N.B. Tory minister says Liberal-NDP coalition would be legitimate
Last Updated: Wednesday, December 3, 2008 | 4:26 PM AT
CBC News
While Prime Minister Stephen Harper is pitching the idea that a Liberal-NDP coalition government would be undemocratic and illegitimate, his senior New Brunswick cabinet minister believes it would be fair play.
The Conservatives have launched an advertising blitz decrying the coalition talks and the opposition cozying up to the Bloc Québécois as a betrayal to the best interests of voters, the economy and the country.
Veterans Affairs Minister Greg Thompson, however, was asked in an interview with CBC News on Tuesday, before Harper's ads began hitting the airwaves, "Do you personally accept the legitimacy of the the Governor General asking the opposition parties to form a coalition [government]?"
He replied, "Well, certainly, because we are in a parliamentary democracy, and at the end of the day, it's a decision for the Governor General to make."
Gov. Gen. Michaëlle Jean was expected back in Ottawa on Wednesday night.

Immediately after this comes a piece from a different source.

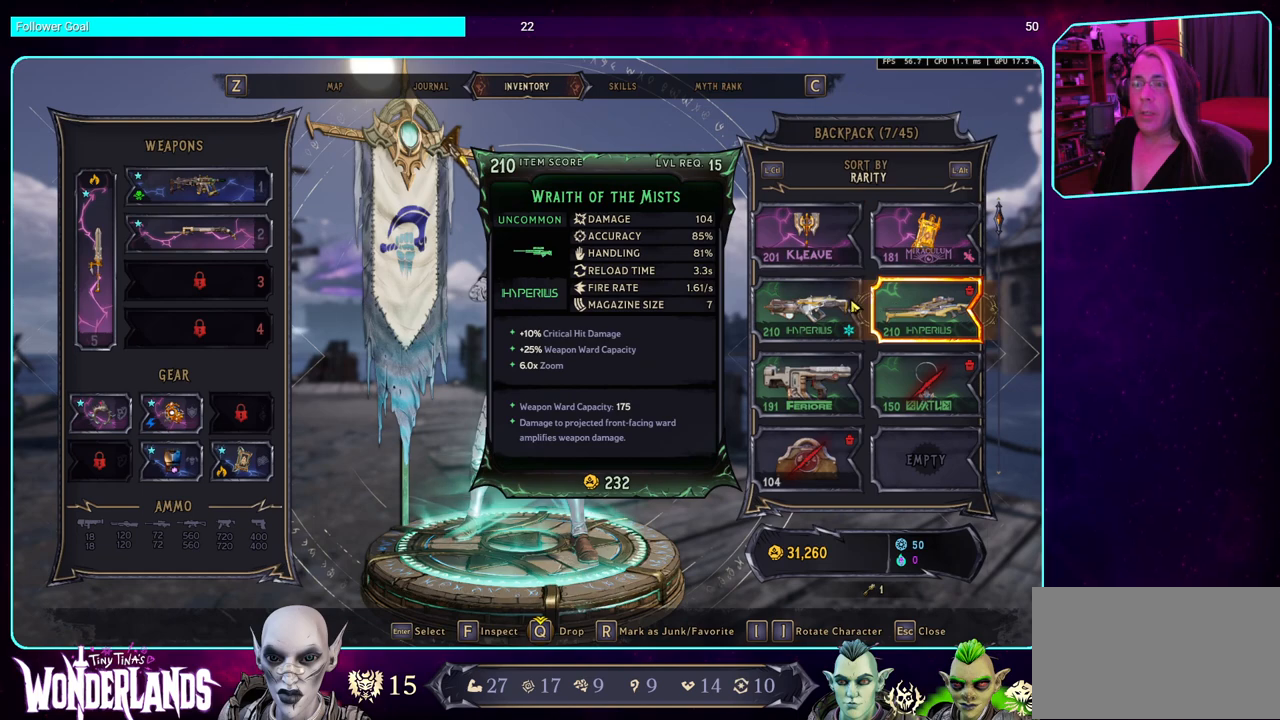
{"keys": [], "mouse": [], "events": []}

Harper is expected to ask her to prorogue Parliament, giving the Conservatives some breathing room until they can introduce a full budget in January. If she refuses, the opposition parties say they will bring down the government in a confidence motion on Monday.
Harper is planning a 10-minute televised national address on 8 p.m. AT to rally support to prevent the coalition from toppling his government. Liberal Leader Stéphane Dion will respond to the prime minister's address.
Don Desserud, a political science professor at the University of New Brunswick in Saint John, said the Governor General has to be careful not to make the situation worse. If the prime minister requests Parliament be prorogued, Jean will probably have to agree, he said.
"If he asks her for that … she would, in my judgment anyway, be obliged to say yes, for this very reason: what she has to do, in her capacity as Governor General, is to avoid, as long as she possibly can, any sense that she is interfering in the electoral process, in the democratic process, in the parliamentary process … all those things that are the political world," Desserud said.
Desserud said the Governor General doesn't want to be accused of interfering in a partisan way.
David Docherty, a political science professor at Wilfrid Laurier University, said he thinks the prime minister is going to have a difficult time recovering from the fallout of the last few days.
"I think that he will probably wear this defeat personally in the sense that you can't own all the victories and not the big defeat," Docherty said.
"I think it would be very difficult for him to stay on. So I think that he would have to wear this and step down. It could be the end of Mr. Harper's career."